Esther Addley 

UK exhibition shows 15th-century women led armies and performed surgery

British Library illuminates life of women in middle ages, revealing an often overlooked detail – their agency
  
  

Lead curator in front of a medieval image of women holding books
Eleanor Jackson, the lead curator, says the exhibition, which includes a letter by Joan of Arc, shows the contributions of women across society. Photograph: Martin Godwin/The Guardian

Even in 1480s rural Essex, women were battling the gender pay gap.
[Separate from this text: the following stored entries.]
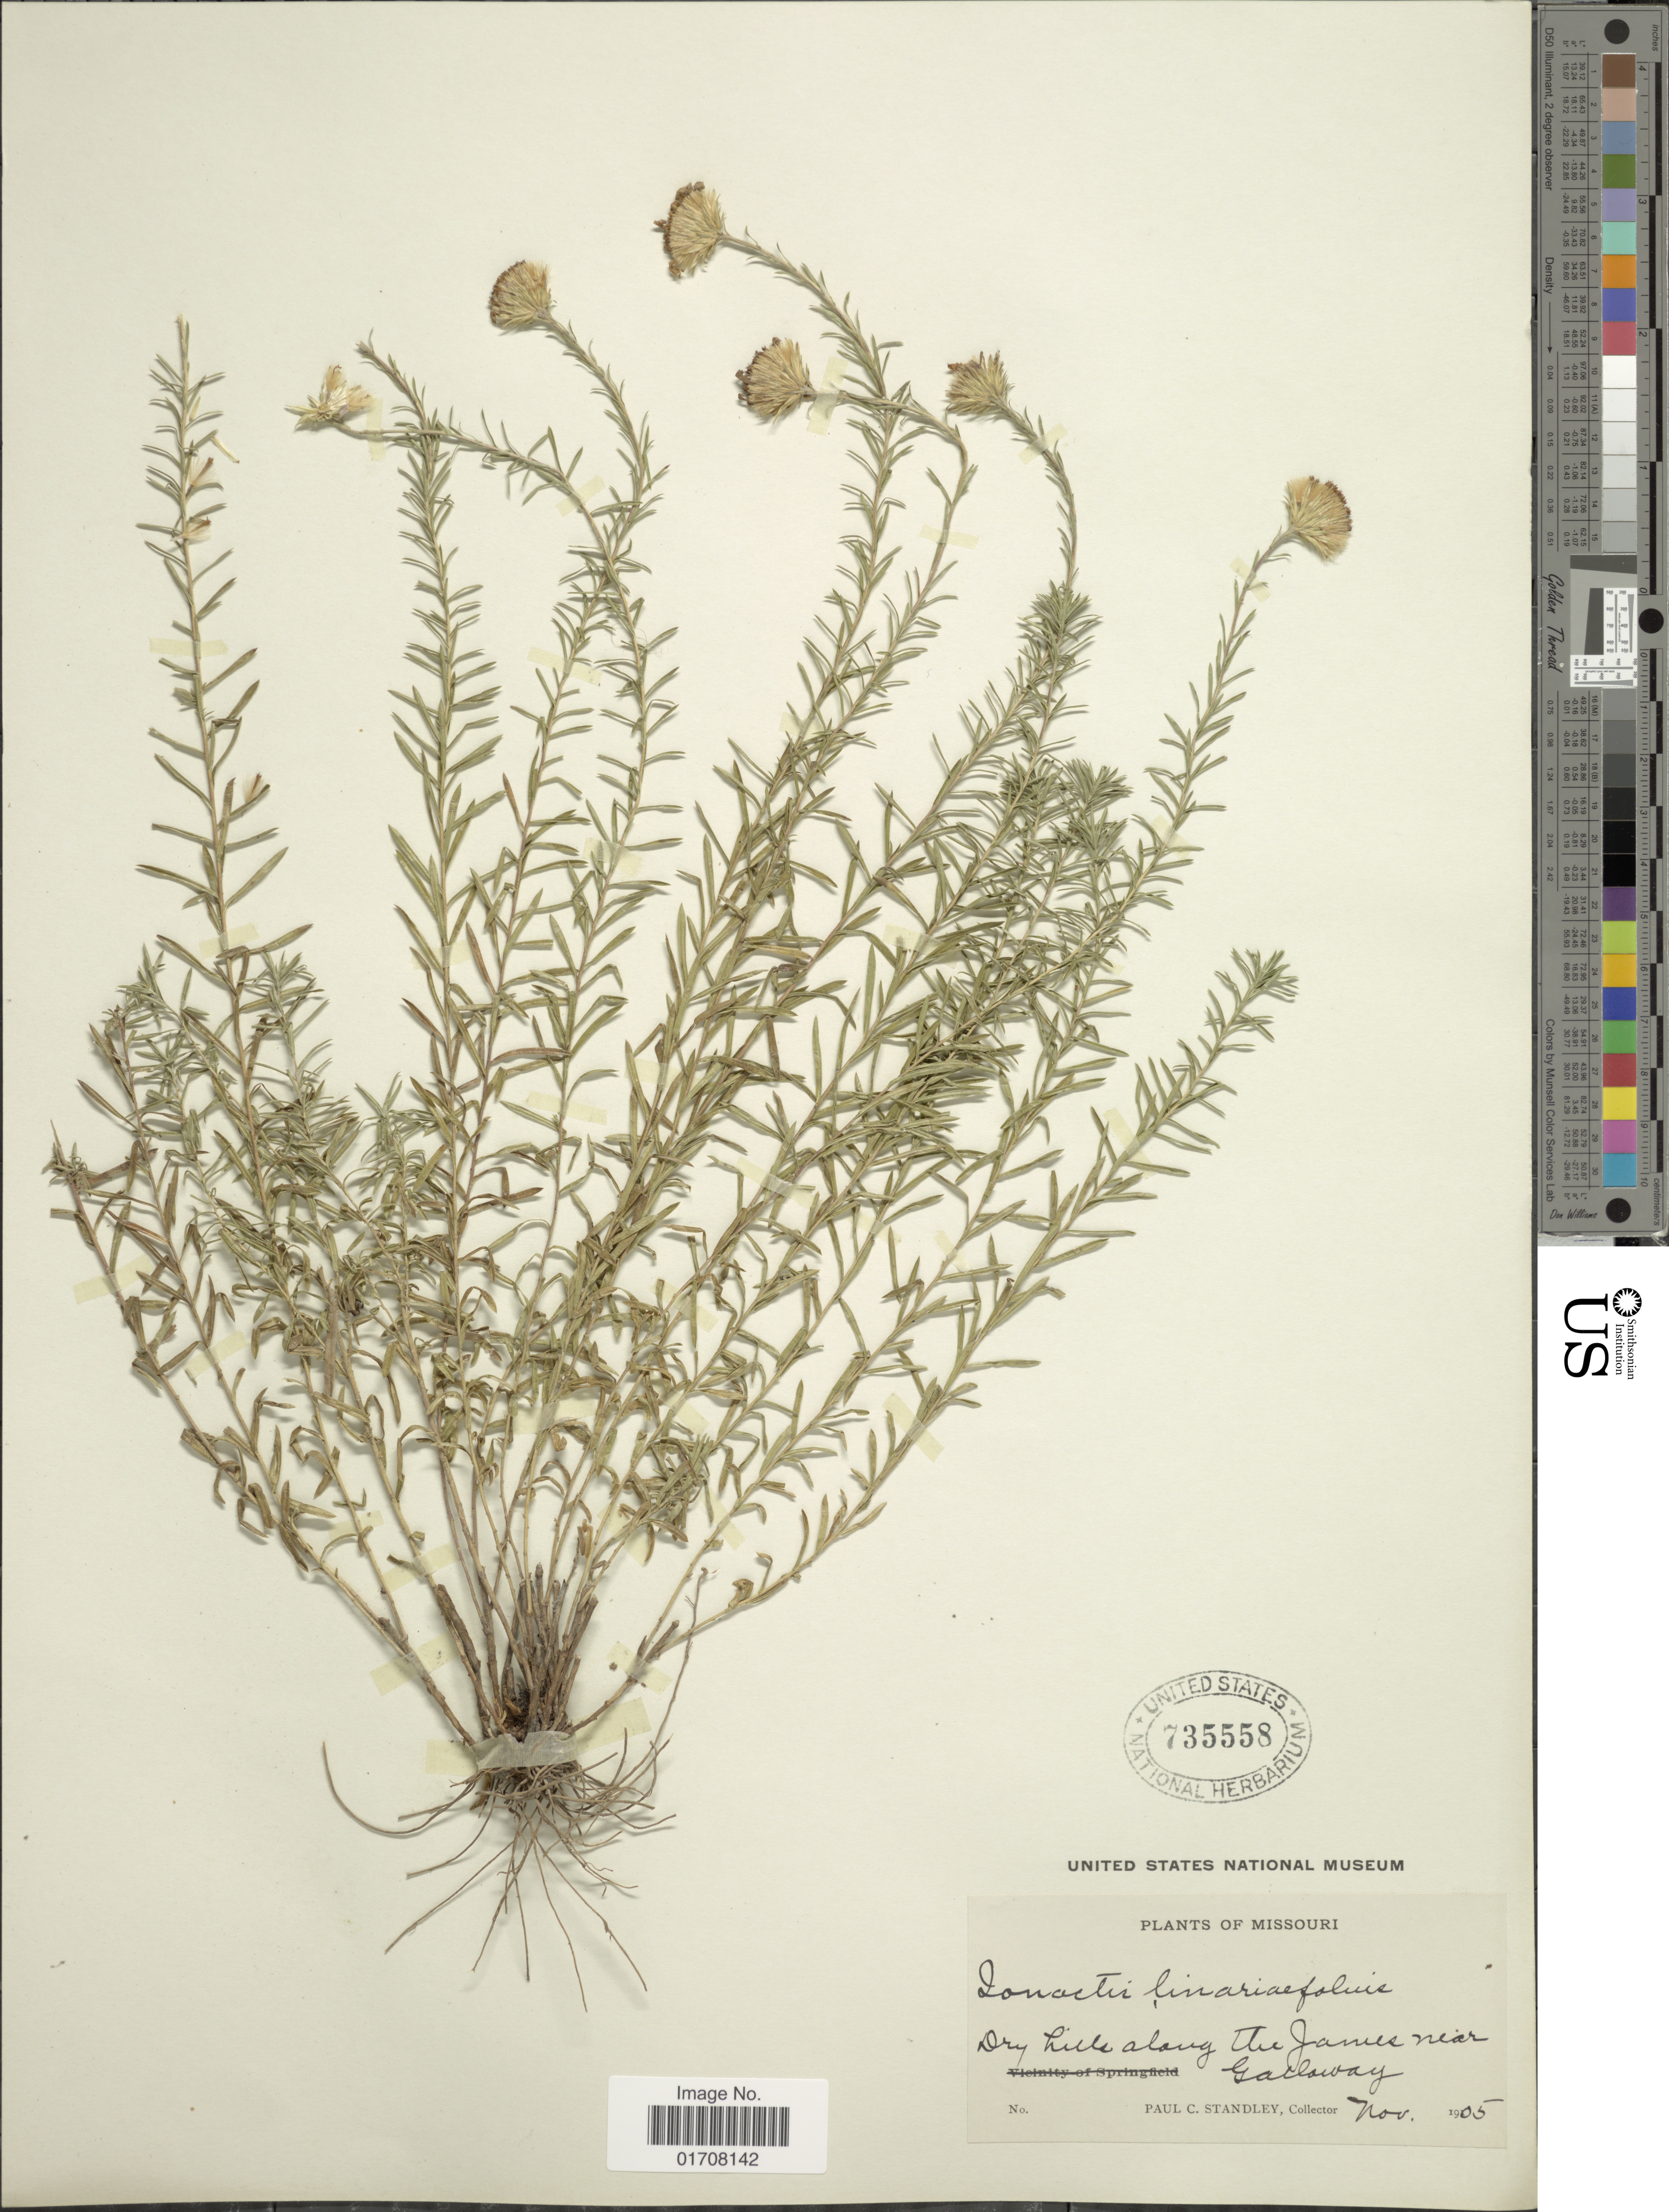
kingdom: Plantae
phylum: Tracheophyta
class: Magnoliopsida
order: Asterales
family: Asteraceae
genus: Ionactis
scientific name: Ionactis linariifolia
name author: (L.) Greene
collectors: P. C. Standley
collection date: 1905-05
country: United States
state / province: Missouri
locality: Dry hills along the Janies near Gallaway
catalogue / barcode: US 735558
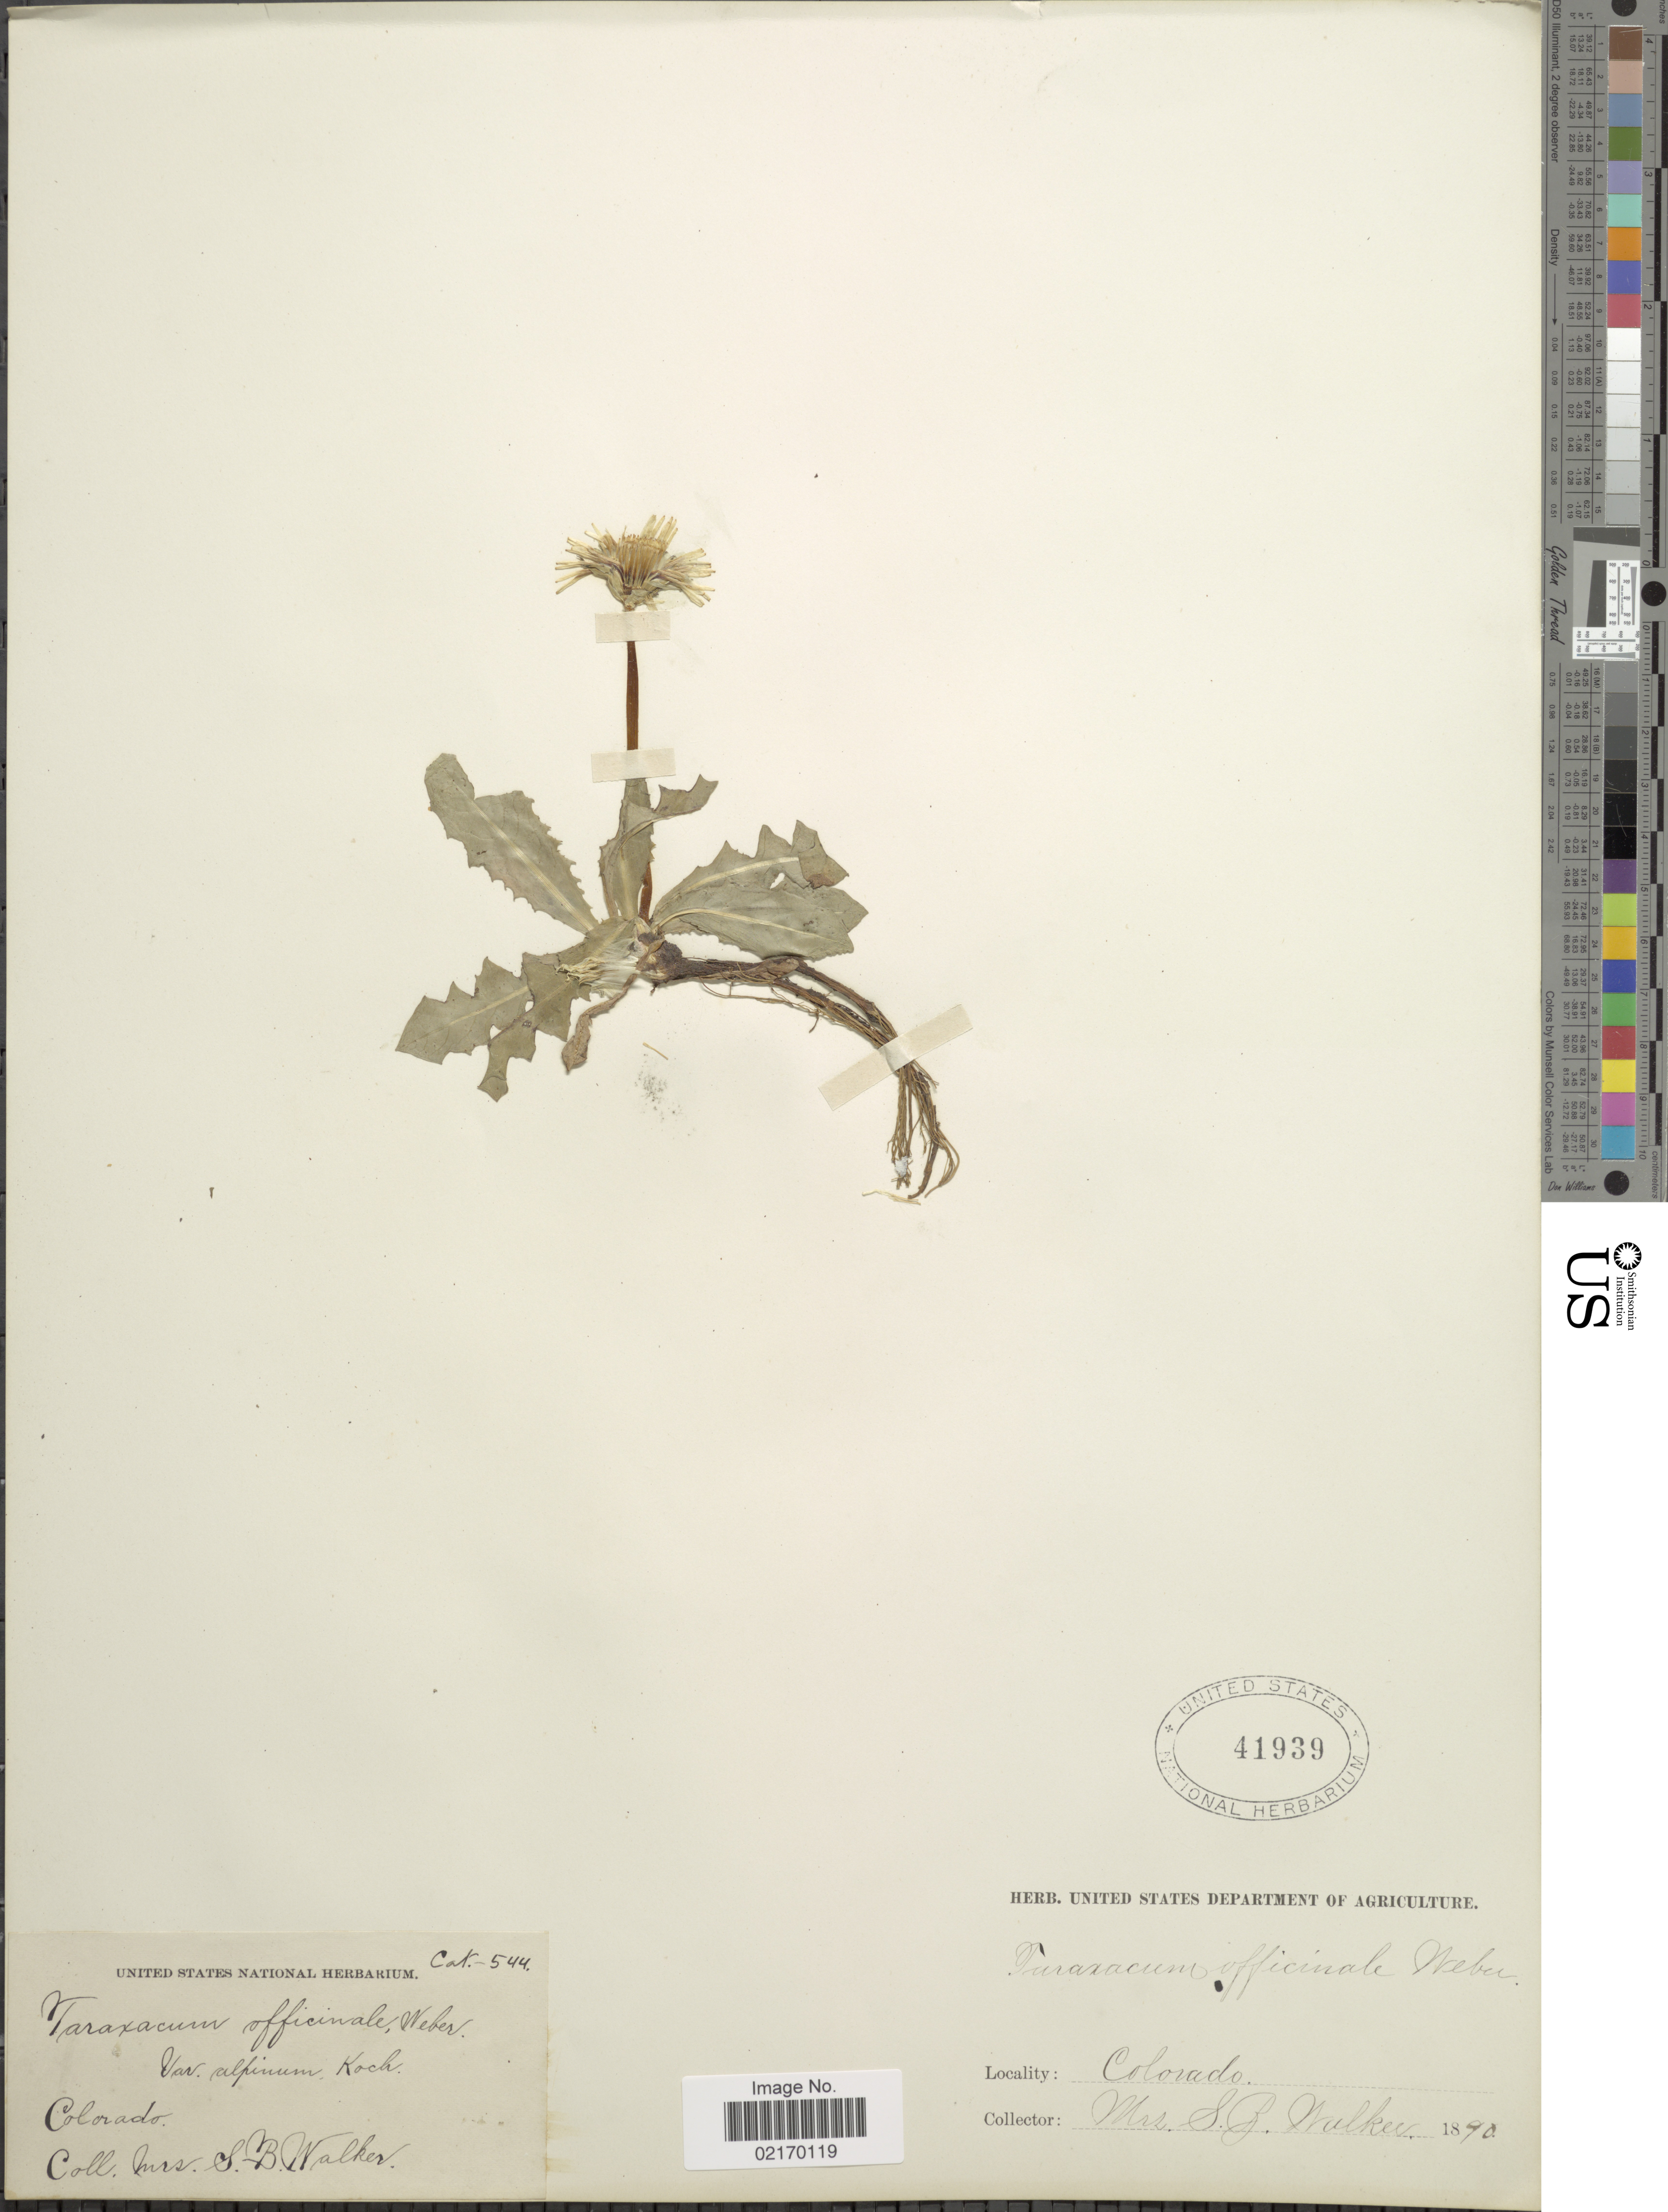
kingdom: Plantae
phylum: Tracheophyta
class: Magnoliopsida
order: Asterales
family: Asteraceae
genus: Taraxacum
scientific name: Taraxacum officinale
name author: G.H. Weber ex F.H. Wigg.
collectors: S. Walker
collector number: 544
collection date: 1890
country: United States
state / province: Colorado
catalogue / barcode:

On one farm in Stebbing near Braintree in 1483, 27 men and 16 women were hired to bring in the harvest. The men were paid 4p a day – but for Cateryn Lytyll, Marget Pers and the 14 other women, the rate was 3p.

Their wages, and many other illuminating details, are being brought to light at an exhibition at the British Library. According to its curators, the exhibition illustrates that the rich detail of women’s lives in the middle ages, and the agency many of them exercised, has often been overlooked.

As well as facing workplace discrimination, medieval women were sometimes subjected to control by their husbands and fathers. But they also led armies, worked as surgeons, illustrated manuscripts and wrote sexually explicit poetry.

“Traditional histories have focused on male history, on the stories of kings and wars, and the kind of major events from which women were excluded,” said Eleanor Jackson, the lead curator. While five decades of feminist history have challenged that, it was only during a recent digitisation project, she said, that the library realised the breadth of material it held illuminating women’s lives between the 12th and 16th centuries.

“The sources that survive show a real richness of women’s lives and culture from the period,” said Jackson. “It shows their contributions right across society, that they weren’t silent, and their lives were rich and interesting.”

A number of the remarkable women featured are well known: the exhibition includes a letter sent by Joan of Arc to the citizens of the town of Riom in 1429, asking for military aid, which she shakily signed in her own hand, despite being otherwise illiterate, which Jackson calls “such a poignant connection to that real medieval woman”. Its loan to the library is the first time the document has left the town in almost 600 years.

The sole existing copy of The Book of Margery Kempe, the first autobiography in English, is on display, as is the likely fighting fund of Margaret of Anjou, who led the Lancastrian side in the Wars of the Roses for her husband, Henry VI, in the form of gold coins from the Fishpool hoard.

Other documents illuminate the detail of ordinary women’s daily lives, from recipes for 13th-century cosmetics to a girl’s tiny ABC primer from 1445, to a beautifully illuminated book offering guidance on how to choose a wet nurse, illustrated with an image of one woman squeezing the breasts of her potential employee. One manuscript shows a woman in flowing medieval garb applying small glass “cupping” domes to a naked male patient, in the same way a modern wellness practitioner might.

“The more that we’ve investigated, the more [we have found] that women in the past at times exerted more agency than we’ve given them credit for,” said Julian Harrison, the library’s curator of medieval manuscripts.

For others, though, the opposite was true. Harrison pointed to a manuscript recording the sale in 1450s Venice of an enslaved Russian woman named Marta, likely with the expectation she would be a sexual slave of her new master.

Most strikingly, he said: “One of the people who’s selling her is a woman. I think that’s the most astonishing thing. You have a woman thousands of miles away from home, with absolutely no control over her destiny, but another woman’s making a profit out of her.”

It is, he said, the only recorded mention of Marta’s existence. “I’m proud that we’ve been able to recover the story and at least give her some kind of precedence, hundreds of years later.”